• **Page excerpt**
Description: Define the universal class. Definition 5.20 of TakeutiZaring p. 21. Also Definition 2.9 of Quine p. 19. The class _V can be described as the "class of all sets"; vprc proves that _V is not itself a set in ZF. We will frequently use the expression A e.V as a short way to say " A is a set", and isset proves that this expression has the same meaning as E. x x = A .
In well-founded set theories without urelements, like ZF, the class V is equal to the von Neumann universe. However, the letter "V" does not stand for "von Neumann". The letter "V" was used earlier by Peano in 1889 for the universe of sets, where the letter V is derived from the Latin word "Verum", referring to the true truth constant T . Peano's notation _V was adopted by Whitehead and Russell in Principia Mathematica for the class of all sets in 1910.

• **Information supplied**
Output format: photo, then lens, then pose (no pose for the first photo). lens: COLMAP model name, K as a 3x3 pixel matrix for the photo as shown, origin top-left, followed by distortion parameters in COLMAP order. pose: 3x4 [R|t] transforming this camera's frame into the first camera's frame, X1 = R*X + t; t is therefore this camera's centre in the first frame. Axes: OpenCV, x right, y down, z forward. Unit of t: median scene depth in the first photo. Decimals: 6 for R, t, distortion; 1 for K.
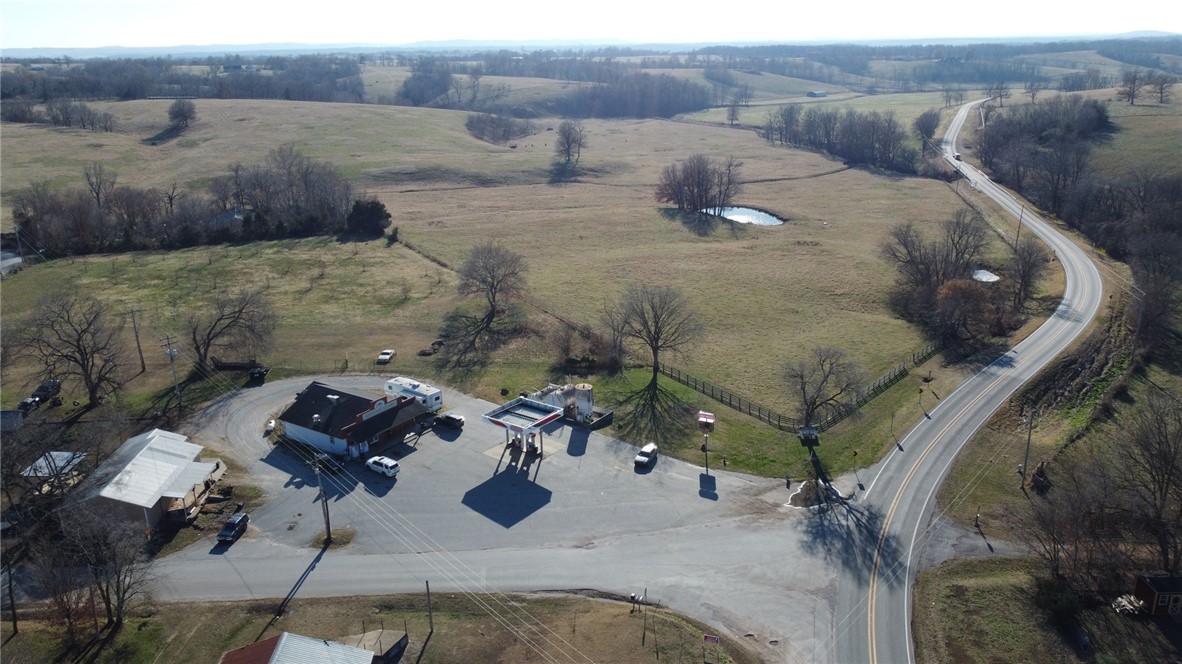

• **Set of tasks**
1: Summarize the universal class page in two sentences.
2: Name every person mentioned in the second paragraph of the universal class page.
3: Extend the universal class page with a further paragraph that follows on from its final sentence.

• **Outputs by task**
1: The page defines the universal class V, described as the "class of all sets," and cites Definition 5.20 of TakeutiZaring and Definition 2.9 of Quine; it notes that vprc proves V is not itself a set in ZF and that A e. V serves as shorthand for "A is a set." In well-founded set theories without urelements such as ZF, V equals the von Neumann universe, yet the letter comes from Peano's 1889 notation derived from the Latin "Verum," which Whitehead and Russell adopted in Principia Mathematica in 1910.

2: von Neumann, Peano, Whitehead, Russell

3:
The class constant _V is the first class constant introduced in this database. As a constant, as opposed to a variable, it cannot be substituted with anything, and in particular it is not part of any disjoint variable condition.
For a general discussion of the theory of classes, see mmset.html#class . See dfv2 for an alternate definition. (Contributed by NM, 26-May-1993)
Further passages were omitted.